Data for this exercise -
-=-=-
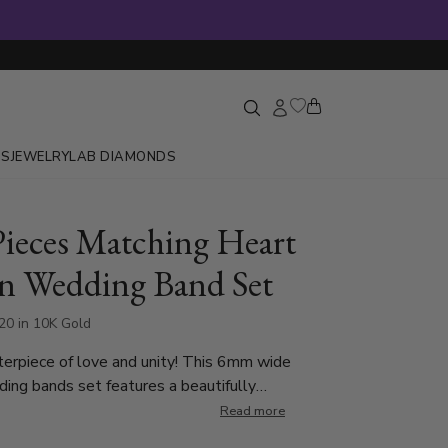
GS
JEWELRY
LAB DIAMONDS
ieces Matching Heart
n Wedding Band Set
20 in 10K Gold
erpiece of love and unity! This 6mm wide
 set features a beautifully
g half-heart design that forms a complete heart
Read more
ings are placed together. The lady’s band is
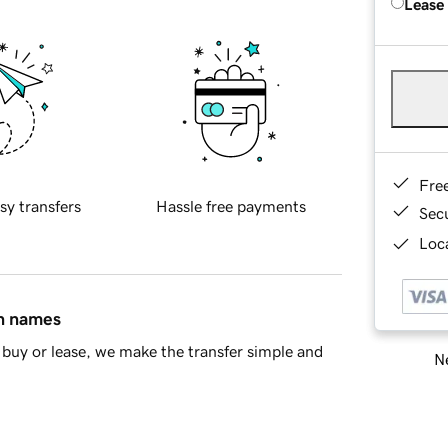
Lease
Fre
sy transfers
Hassle free payments
Sec
Loca
in names
buy or lease, we make the transfer simple and
Ne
-=-=-
Assignment - Set every entry down again exactly as written, and omit the images.

Response below -
GS
JEWELRY
LAB DIAMONDS
ieces Matching Heart
n Wedding Band Set
20 in 10K Gold
erpiece of love and unity! This 6mm wide
 set features a beautifully
g half-heart design that forms a complete heart
Read more
ings are placed together. The lady’s band is
Lease
Fre
sy transfers
Hassle free payments
Sec
Loca
in names
buy or lease, we make the transfer simple and
Ne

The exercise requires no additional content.